The material below is to be copied exactly from the line with "hfov_deg: 27.5" up to and including the line with "exposure_s: 1/1065", with nothing else kept and no pictures.
*** Input material
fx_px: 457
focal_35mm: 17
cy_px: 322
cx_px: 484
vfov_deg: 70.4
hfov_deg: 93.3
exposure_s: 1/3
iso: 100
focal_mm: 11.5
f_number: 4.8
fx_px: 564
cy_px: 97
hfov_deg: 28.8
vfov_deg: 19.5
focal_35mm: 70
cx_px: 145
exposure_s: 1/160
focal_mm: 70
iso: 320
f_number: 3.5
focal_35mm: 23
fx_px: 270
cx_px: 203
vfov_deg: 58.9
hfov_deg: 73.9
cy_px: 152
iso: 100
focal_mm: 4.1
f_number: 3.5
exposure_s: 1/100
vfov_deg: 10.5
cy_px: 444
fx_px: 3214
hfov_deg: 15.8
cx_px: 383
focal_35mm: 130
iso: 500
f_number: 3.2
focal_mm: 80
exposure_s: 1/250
******
*** Input material
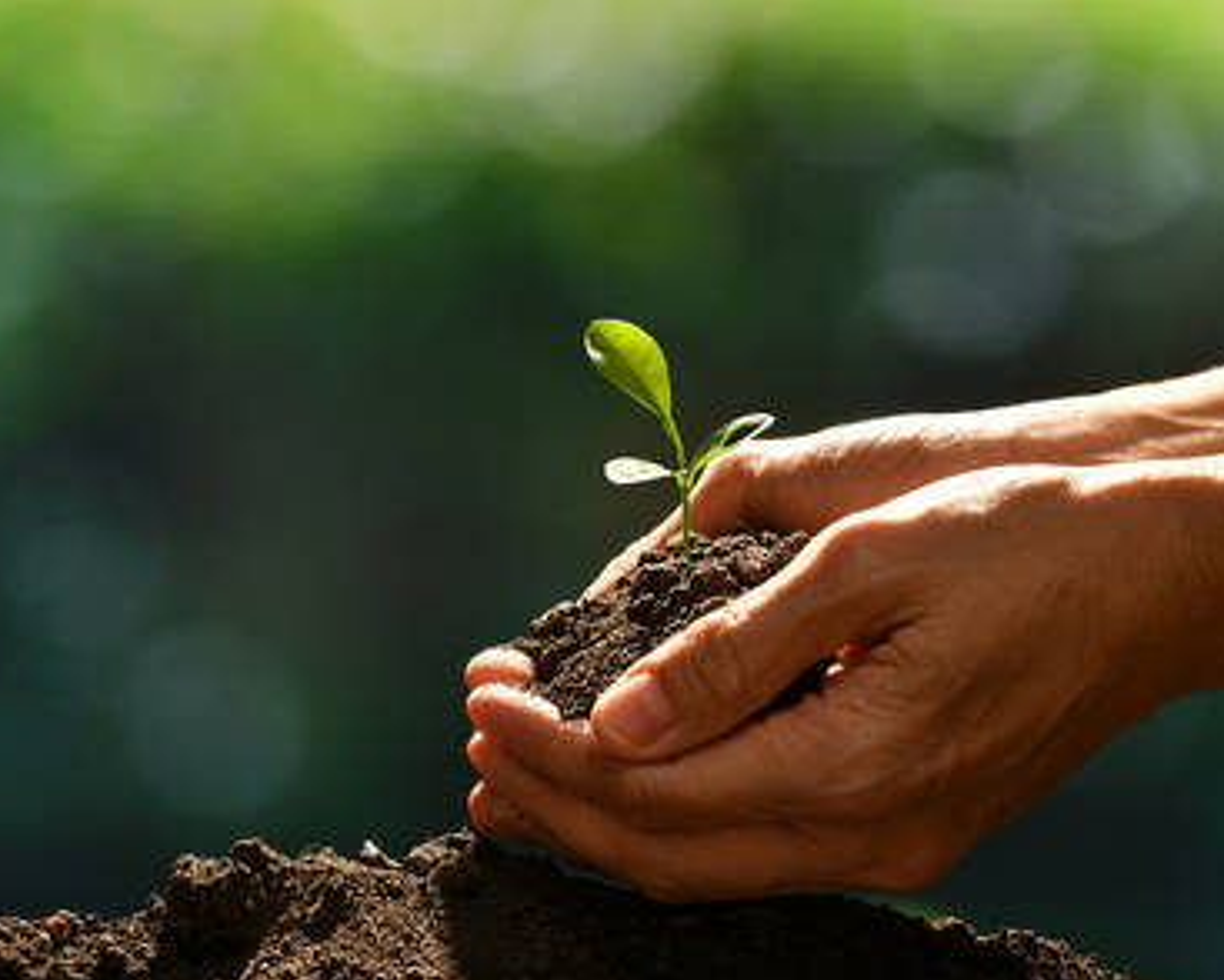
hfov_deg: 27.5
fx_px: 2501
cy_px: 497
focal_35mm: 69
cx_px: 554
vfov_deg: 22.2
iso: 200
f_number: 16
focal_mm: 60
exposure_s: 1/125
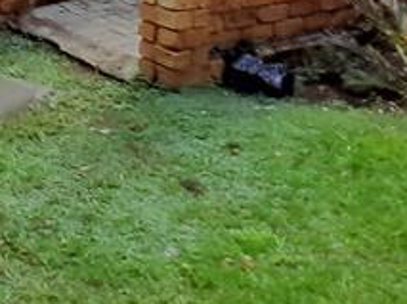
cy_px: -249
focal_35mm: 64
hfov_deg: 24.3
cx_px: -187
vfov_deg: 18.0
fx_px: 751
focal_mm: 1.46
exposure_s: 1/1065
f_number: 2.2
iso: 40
******
Result of this exercise –
hfov_deg: 27.5
fx_px: 2501
cy_px: 497
focal_35mm: 69
cx_px: 554
vfov_deg: 22.2
iso: 200
f_number: 16
focal_mm: 60
exposure_s: 1/125
cy_px: -249
focal_35mm: 64
hfov_deg: 24.3
cx_px: -187
vfov_deg: 18.0
fx_px: 751
focal_mm: 1.46
exposure_s: 1/1065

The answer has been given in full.